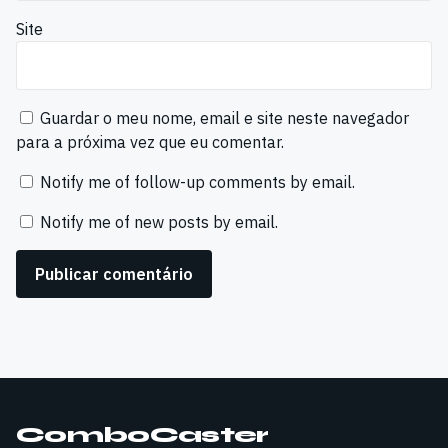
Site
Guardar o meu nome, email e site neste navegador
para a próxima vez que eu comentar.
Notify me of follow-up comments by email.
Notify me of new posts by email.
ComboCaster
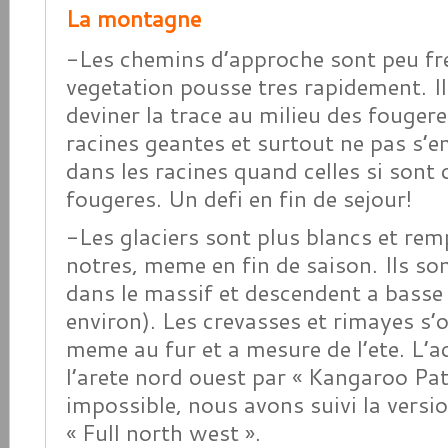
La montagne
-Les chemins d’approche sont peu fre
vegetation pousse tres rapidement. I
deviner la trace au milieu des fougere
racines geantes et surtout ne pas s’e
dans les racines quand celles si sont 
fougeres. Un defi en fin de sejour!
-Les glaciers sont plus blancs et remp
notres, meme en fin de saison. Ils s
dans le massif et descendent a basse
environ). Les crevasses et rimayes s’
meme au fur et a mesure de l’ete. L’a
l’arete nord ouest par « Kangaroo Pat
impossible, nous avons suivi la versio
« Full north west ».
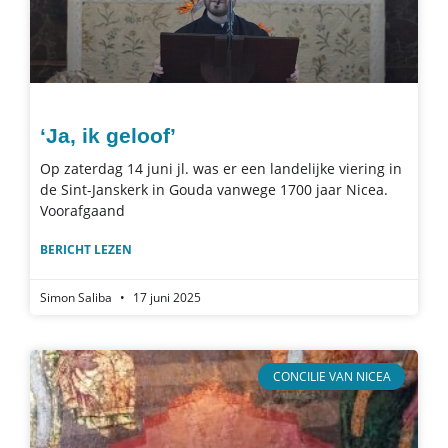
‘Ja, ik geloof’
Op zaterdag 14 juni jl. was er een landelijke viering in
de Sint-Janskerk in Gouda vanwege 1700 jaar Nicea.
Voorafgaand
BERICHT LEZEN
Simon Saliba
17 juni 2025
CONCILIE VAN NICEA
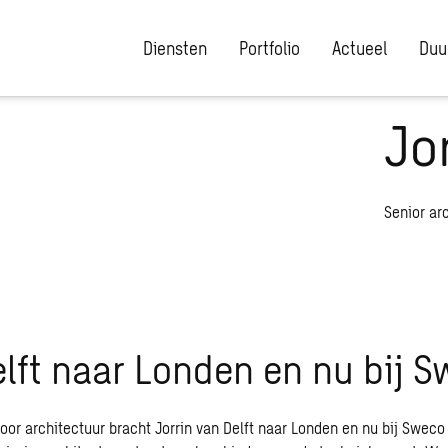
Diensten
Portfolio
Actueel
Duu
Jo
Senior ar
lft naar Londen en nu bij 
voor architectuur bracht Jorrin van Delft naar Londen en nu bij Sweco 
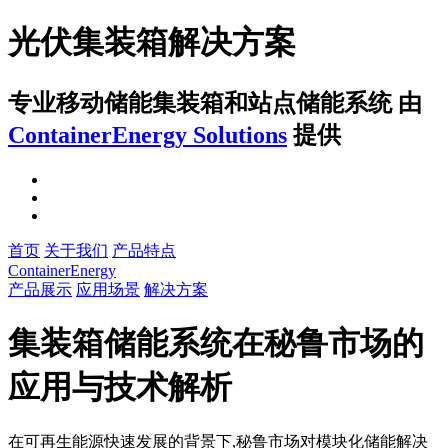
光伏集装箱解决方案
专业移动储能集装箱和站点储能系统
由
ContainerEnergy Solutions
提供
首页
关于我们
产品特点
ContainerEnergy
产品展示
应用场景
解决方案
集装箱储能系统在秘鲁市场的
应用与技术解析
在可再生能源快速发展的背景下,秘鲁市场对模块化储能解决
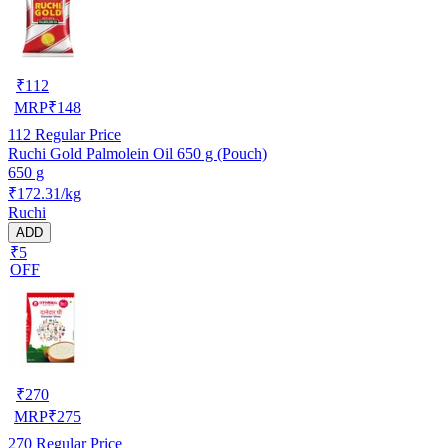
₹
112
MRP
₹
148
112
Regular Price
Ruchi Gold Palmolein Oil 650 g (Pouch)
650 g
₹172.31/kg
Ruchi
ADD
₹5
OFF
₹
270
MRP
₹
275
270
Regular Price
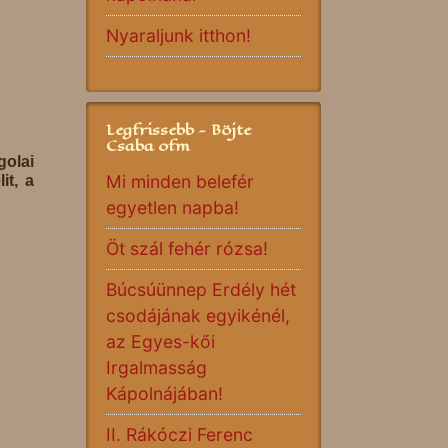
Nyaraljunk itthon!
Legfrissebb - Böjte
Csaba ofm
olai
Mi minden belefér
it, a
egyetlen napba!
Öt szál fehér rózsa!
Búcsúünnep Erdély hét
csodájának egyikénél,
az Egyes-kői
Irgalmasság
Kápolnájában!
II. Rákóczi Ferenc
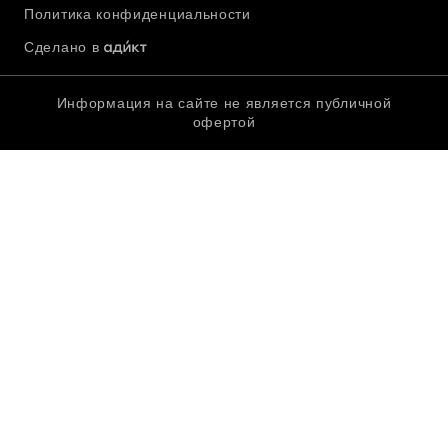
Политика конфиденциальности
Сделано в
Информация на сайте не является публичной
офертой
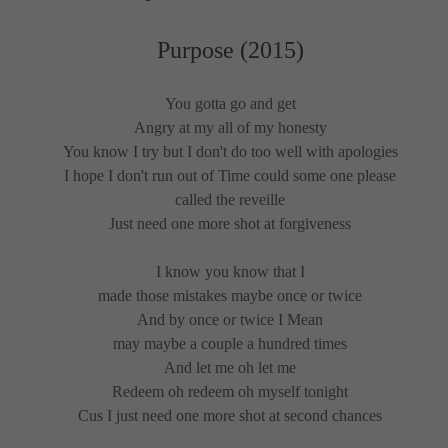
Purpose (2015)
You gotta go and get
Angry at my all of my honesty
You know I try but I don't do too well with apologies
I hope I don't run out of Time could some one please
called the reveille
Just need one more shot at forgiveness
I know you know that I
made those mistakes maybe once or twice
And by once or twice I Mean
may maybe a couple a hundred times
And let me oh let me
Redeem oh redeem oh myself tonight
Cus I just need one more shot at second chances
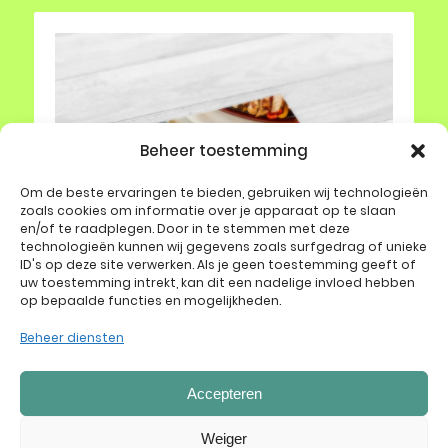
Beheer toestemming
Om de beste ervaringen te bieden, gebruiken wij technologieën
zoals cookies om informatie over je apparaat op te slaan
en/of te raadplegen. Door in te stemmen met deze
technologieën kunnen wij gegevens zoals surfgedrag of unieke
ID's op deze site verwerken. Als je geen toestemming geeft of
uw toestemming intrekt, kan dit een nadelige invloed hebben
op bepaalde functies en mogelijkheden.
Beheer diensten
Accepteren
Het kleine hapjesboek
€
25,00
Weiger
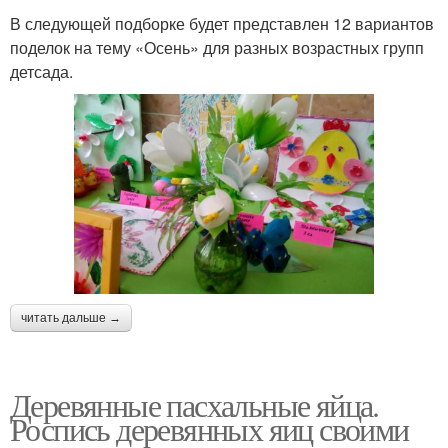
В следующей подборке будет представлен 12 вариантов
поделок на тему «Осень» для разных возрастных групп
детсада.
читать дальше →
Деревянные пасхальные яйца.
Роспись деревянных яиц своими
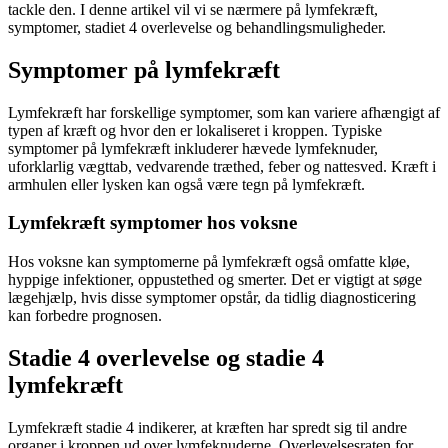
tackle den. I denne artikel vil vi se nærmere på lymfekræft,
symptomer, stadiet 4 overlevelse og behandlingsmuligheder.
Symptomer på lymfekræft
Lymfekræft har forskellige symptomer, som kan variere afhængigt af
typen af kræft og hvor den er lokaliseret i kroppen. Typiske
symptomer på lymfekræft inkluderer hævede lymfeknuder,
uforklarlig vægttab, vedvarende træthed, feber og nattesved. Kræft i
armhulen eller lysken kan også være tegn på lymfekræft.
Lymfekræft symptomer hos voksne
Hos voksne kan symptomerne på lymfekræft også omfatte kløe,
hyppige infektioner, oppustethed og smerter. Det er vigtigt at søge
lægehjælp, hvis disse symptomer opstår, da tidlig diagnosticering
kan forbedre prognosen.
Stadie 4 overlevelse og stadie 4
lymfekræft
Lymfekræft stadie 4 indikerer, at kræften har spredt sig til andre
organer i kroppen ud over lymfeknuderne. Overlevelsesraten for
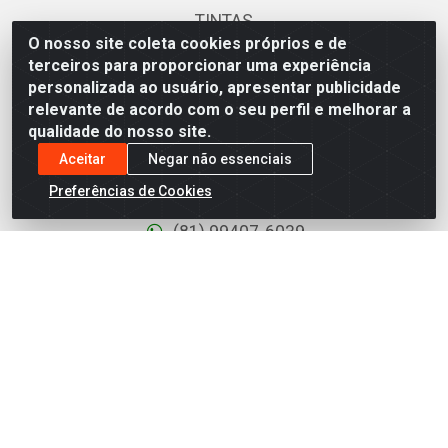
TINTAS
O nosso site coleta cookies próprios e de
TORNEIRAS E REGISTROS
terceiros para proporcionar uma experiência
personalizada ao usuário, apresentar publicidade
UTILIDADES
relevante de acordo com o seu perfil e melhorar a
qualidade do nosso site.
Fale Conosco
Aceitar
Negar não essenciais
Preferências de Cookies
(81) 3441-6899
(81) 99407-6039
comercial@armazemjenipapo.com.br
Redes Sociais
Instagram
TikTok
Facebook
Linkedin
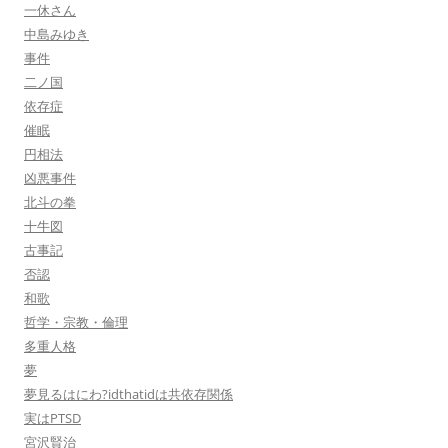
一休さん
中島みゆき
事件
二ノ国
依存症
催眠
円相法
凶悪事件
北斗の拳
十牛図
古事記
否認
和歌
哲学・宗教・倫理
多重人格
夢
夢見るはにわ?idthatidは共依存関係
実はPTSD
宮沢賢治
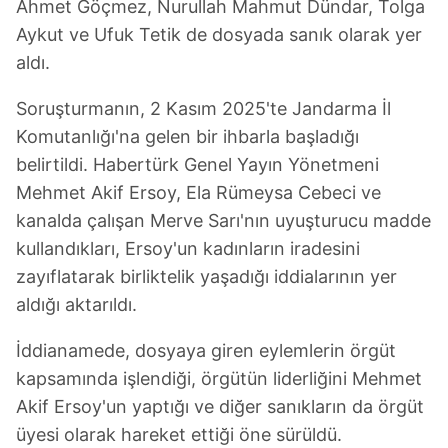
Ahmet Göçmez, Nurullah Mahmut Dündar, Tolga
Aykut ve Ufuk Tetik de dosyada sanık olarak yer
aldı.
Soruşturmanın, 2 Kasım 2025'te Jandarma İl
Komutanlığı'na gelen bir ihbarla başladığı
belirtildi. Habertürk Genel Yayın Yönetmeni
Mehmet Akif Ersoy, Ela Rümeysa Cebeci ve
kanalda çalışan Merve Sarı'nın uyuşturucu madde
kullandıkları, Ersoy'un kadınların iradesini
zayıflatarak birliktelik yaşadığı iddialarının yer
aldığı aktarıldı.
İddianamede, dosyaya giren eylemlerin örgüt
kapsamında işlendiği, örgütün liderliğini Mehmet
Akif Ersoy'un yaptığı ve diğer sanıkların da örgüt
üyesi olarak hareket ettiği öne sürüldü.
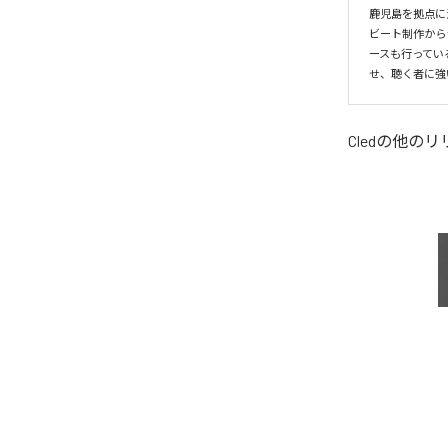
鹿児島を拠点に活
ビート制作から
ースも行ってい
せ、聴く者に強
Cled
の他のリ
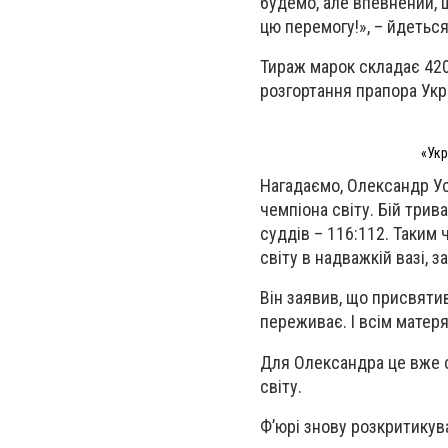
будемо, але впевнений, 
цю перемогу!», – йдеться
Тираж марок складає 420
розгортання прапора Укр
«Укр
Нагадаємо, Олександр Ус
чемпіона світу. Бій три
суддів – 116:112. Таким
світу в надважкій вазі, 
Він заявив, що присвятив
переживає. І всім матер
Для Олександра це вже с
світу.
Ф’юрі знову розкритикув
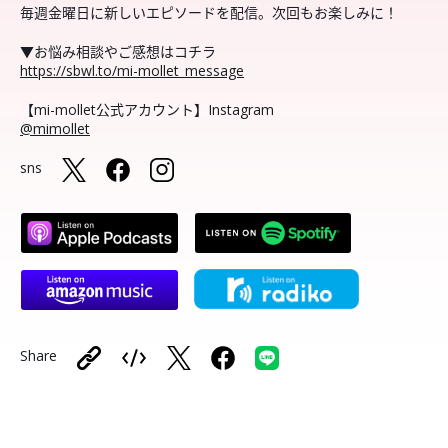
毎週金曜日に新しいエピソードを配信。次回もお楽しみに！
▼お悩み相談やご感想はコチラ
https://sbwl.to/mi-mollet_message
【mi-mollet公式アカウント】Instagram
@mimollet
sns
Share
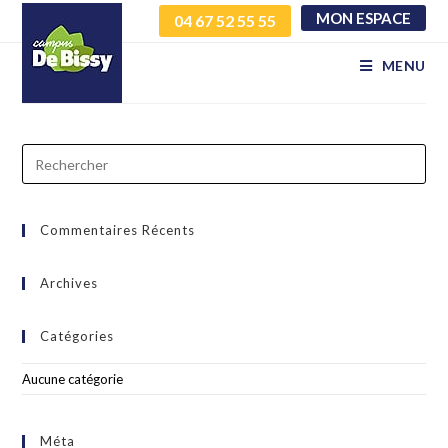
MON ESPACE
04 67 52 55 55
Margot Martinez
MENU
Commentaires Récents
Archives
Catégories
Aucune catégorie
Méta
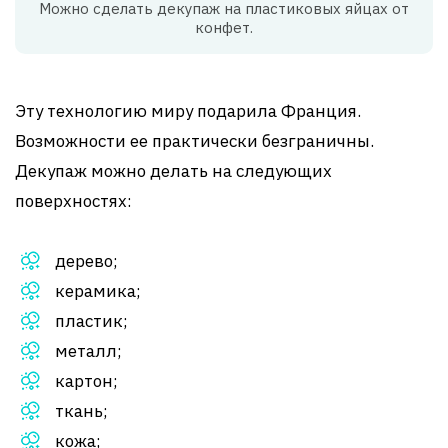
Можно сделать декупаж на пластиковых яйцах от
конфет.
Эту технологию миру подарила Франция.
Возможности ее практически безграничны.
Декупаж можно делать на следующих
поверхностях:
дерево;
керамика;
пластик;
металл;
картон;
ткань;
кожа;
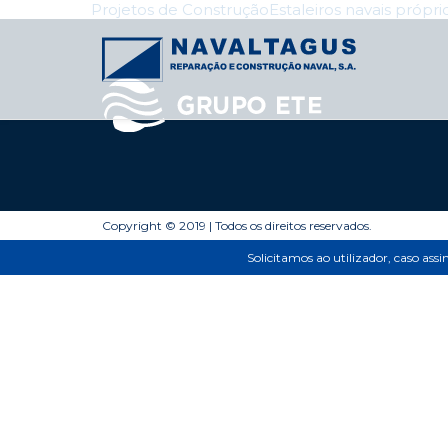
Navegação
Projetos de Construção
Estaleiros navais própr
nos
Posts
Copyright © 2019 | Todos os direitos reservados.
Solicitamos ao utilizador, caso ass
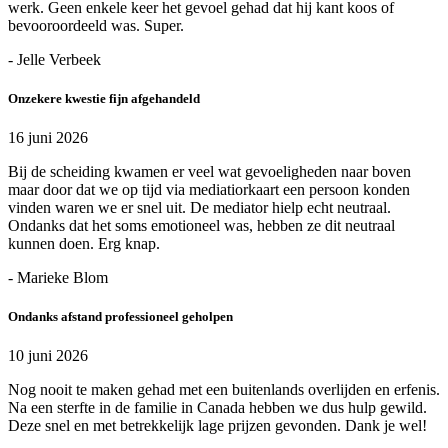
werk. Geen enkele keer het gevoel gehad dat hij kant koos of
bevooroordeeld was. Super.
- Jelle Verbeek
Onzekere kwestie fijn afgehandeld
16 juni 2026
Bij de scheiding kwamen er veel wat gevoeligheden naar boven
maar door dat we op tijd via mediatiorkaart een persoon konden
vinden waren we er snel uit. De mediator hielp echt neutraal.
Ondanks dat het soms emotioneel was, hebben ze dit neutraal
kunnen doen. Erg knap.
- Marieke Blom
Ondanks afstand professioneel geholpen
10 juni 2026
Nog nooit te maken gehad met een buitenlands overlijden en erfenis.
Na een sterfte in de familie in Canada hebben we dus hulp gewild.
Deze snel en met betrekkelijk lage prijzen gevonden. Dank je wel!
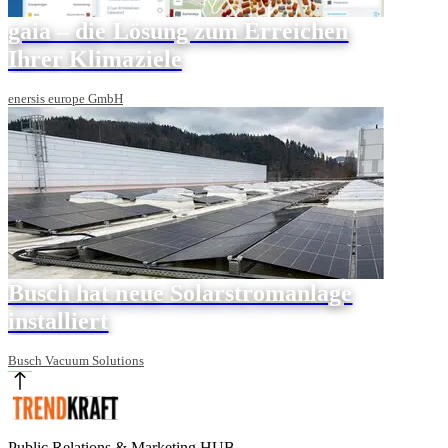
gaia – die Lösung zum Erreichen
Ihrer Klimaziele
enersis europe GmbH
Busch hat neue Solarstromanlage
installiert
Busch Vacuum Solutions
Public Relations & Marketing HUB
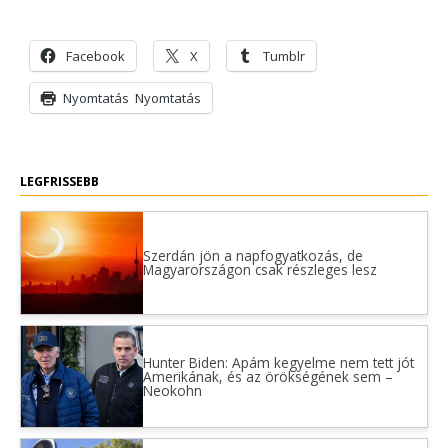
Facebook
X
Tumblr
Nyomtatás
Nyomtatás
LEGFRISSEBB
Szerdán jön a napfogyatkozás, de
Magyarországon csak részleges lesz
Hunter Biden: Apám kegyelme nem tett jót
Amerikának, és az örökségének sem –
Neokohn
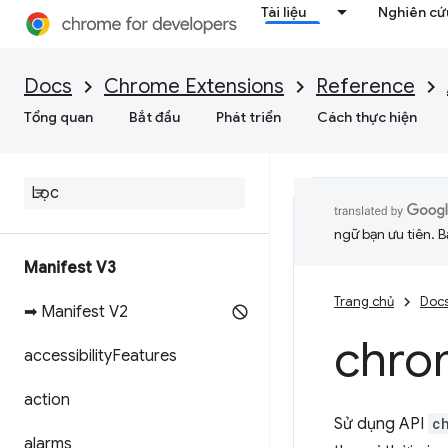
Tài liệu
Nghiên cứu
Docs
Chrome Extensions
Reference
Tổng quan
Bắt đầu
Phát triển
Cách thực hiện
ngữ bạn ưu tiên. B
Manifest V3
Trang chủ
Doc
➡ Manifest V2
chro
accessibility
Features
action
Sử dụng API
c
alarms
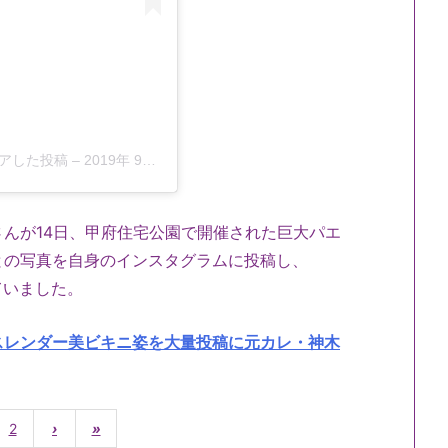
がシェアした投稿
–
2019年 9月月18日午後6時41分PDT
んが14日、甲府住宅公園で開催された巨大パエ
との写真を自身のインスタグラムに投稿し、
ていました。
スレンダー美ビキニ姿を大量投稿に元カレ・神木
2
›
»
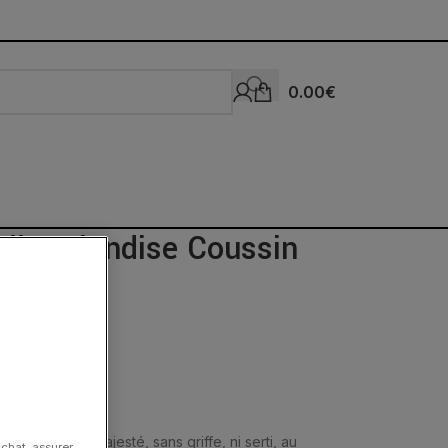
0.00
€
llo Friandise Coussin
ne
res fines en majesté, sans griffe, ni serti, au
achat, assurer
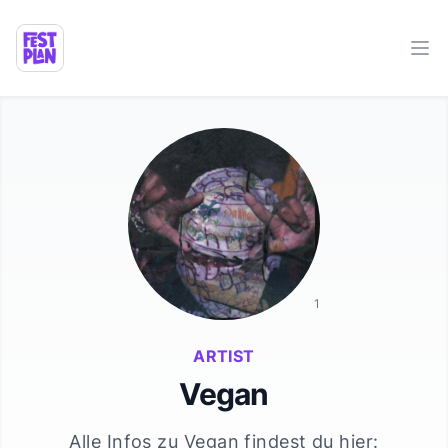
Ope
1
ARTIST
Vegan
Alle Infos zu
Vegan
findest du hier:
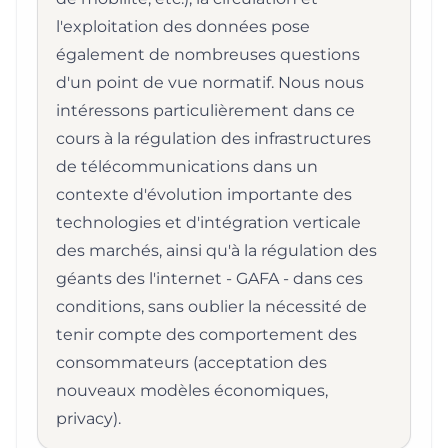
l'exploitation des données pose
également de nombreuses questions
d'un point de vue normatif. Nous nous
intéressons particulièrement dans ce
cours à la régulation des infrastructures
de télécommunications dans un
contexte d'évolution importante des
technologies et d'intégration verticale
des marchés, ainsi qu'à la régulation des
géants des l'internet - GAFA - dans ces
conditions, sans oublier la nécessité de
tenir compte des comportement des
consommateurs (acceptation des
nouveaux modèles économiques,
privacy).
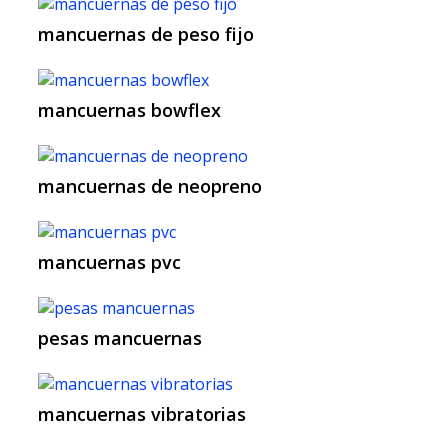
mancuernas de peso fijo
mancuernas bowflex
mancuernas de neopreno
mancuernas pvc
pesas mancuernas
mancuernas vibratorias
################
* _Exercise prompt_
Copy out the lines again, word for word, from the line with "Purpose (2015)" up to and including the line with "And by once or twice I Mean".

* _Task solution_
Purpose (2015)
You gotta go and get
Angry at my all of my honesty
You know I try but I don't do too well with apologies
I hope I don't run out of Time could some one please
called the reveille
Just need one more shot at forgiveness
I know you know that I
made those mistakes maybe once or twice
And by once or twice I Mean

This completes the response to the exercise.